We know photographers make frames, but we deeply believe they can also create frameworks.

I see myself in [the] tradition of encounter and witness - a witness that sees the photograph as evidence.

The camera is an excuse to be someplace you otherwise don't belong. It gives me both a point of connection and a point of separation.

For a long time I've lived with the inadequacy of that frame to tell everything I knew, and I think a lot about what is outside of the frame.

There is so much more to the things that we think we know from afar. The close you get the more complex it is, not the simpler it is to understand.

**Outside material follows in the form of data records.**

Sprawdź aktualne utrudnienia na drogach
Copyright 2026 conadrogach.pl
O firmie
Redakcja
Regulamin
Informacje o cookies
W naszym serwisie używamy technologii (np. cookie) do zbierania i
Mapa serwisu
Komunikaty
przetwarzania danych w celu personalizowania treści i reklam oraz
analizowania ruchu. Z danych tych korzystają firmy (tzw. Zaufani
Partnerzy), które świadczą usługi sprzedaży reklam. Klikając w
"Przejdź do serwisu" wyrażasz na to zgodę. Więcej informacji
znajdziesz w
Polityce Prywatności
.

If Instagram had been available when I was working in Nicaragua in 1978, I'm sure I would have wanted to use it as a way of reporting directly from the streets during the insurrection.

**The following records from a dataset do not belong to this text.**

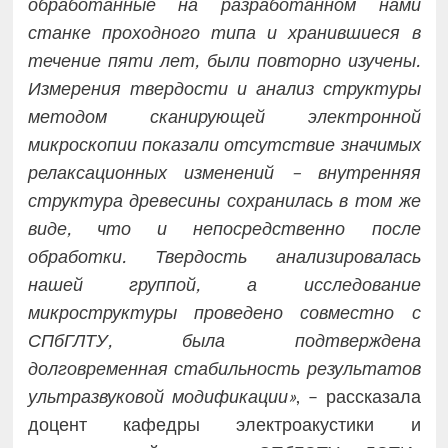
обработанные на разработанном нами
станке проходного типа и хранившиеся в
течение пяти лет, были повторно изучены.
Измерения твердости и анализ структуры
методом сканирующей электронной
микроскопии показали отсутствие значимых
релаксационных изменений – внутренняя
структура древесины сохранилась в том же
виде, что и непосредственно после
обработки. Твердость анализировалась
нашей группой, а исследование
микроструктуры проведено совместно с
СПбГЛТУ, была подтверждена
долговременная стабильность результатов
ультразвуковой модификации»
, – рассказала
доцент кафедры электроакустики и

Finding a photograph is often like picking up a piece from a jigsaw-puzzle box with the cover missing. There’s no sense of the whole. Each image is a mysterious part of something not yet revealed.

I think photography has a huge potential to expand a circle of knowledge. There's a reality that we are all the more linked globally and we have to know about each other. Photography gives us that opportunity.

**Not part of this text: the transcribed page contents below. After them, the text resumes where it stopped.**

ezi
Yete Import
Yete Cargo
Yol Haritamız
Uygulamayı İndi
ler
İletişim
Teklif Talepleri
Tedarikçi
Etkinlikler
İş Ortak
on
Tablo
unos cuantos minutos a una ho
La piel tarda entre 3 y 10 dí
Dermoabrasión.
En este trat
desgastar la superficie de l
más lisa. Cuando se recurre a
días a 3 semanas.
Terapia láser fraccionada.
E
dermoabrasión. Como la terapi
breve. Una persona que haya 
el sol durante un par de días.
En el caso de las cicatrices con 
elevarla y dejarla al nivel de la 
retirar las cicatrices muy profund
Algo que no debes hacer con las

What worries me is that we want to close down our relationship to the world at large. In other words, people's instincts are overwhelmed by the amount of images, or they can't distinguish anymore between Rwanda or Bosnia or Somalia.

I'm deeply interested in the photograph as a record of an encounter and enjoy putting myself in a timeline of image-makers, alongside other travelers, such as anthropologists, colonists, missionaries, even tourists. I do that to emphasize subjectivity, rather than privilege any single perspective - I see myself as only one of many storytellers.